Приведённый отрывок:
Андрей Саморуков: За пять лет нашей деятельности мы особо не чувствовали экономических скачков. Единственное — был «черный декабрь» 2014 года. Курс не просто скакал, а вырос до гигантского уровня. После этого мы год особо не экспериментировали с артистами. Но при этом мы понимаем, что, какой бы сложной ни была экономическая ситуация, люди все равно будут ходить на концерты и выпивать, потому что так устроена жизнь.
Зарецкий: Рынок просел в регионах — раньше там промоутеры могли тянуть гонорары иностранных групп, теперь не могут. А так — спрос на молодежные концерты постоянный. Молодые люди готовы платить за билет, потому что музыка — самое важное, что есть в их жизни.
— Вы начинали пять лет назад. Какие у вас цели были тогда?

Примените прочитанное:
#1 Что, по словам Зарецкого в отрывке о концертном рынке, случилось с рынком в регионах?
#2 Выведите без изменений часть отрывка о концертном рынке, которая начинается со слов, содержащих «Зарецкий: Рынок просел», и заканчивается словами «цели были тогда?».
#3 Допишите следующую часть отрывка о концертном рынке, начав сразу после его последней фразы.

Раздел данных:

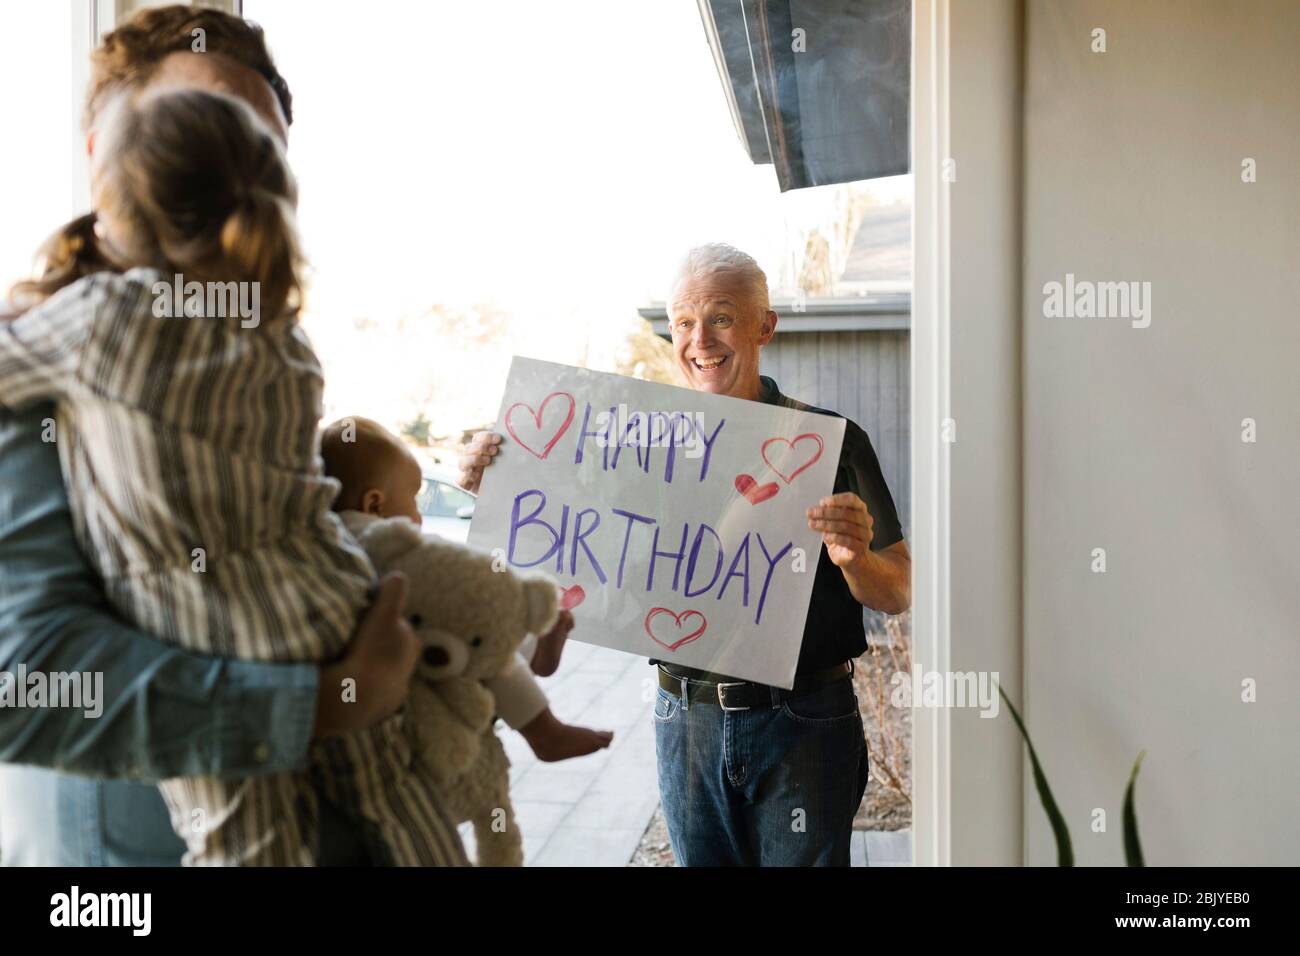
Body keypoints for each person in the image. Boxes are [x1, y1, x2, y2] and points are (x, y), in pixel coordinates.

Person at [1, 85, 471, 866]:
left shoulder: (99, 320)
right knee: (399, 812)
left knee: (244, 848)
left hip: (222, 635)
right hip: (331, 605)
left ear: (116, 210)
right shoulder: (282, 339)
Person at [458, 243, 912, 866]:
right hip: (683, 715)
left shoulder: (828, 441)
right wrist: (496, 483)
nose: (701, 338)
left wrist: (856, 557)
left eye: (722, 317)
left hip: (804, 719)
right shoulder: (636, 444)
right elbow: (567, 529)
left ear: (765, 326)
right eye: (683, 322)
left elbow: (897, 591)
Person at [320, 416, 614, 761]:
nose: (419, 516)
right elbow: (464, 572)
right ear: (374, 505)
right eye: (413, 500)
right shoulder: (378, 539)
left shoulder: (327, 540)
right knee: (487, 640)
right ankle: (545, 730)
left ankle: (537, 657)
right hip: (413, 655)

* * *

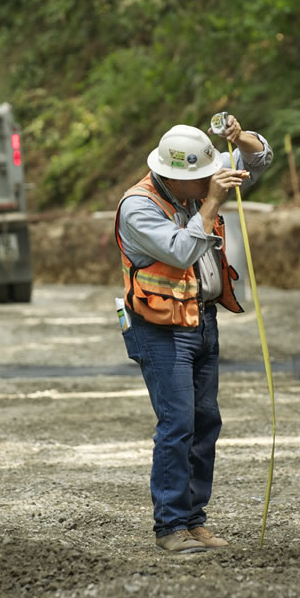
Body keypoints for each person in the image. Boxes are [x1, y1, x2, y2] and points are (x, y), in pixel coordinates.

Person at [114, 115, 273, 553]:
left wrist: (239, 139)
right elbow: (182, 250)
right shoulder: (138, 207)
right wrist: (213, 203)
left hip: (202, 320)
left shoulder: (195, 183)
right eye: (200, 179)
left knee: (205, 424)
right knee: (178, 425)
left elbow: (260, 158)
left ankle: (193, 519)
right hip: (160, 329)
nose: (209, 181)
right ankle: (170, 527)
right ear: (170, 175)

Решённые задания:
#1 Рынок в регионах просел: промоутеры там больше не могут тянуть гонорары иностранных групп.

#2
Зарецкий: Рынок просел в регионах — раньше там промоутеры могли тянуть гонорары иностранных групп, теперь не могут. А так — спрос на молодежные концерты постоянный. Молодые люди готовы платить за билет, потому что музыка — самое важное, что есть в их жизни.
— Вы начинали пять лет назад. Какие у вас цели были тогда?

#3
Саморуков: Мы поняли, что по большому счету никто не работает с молодой аудиторией. И подумали, что было бы круто заниматься не всем известными популярными группами, не лезть туда, где сидят наши коллеги, — условно говоря, в набор «Deep Purple, Scorpions, Muse» и так далее, — а делать что-то, что будет интересно молодежи. Почувствовали, что поколение сменилось, что новые люди требуют новой музыки и на этом можно сделать бизнес.
В 2013 году мы начали изучать, что такое современная музыка, — и обнаружили, что есть колоссальное количество новой поп-музыки для молодежи, объемы которой никто не представляет.
Зарецкий: Ее и нет нигде — ни в эфирах, ни в прессе.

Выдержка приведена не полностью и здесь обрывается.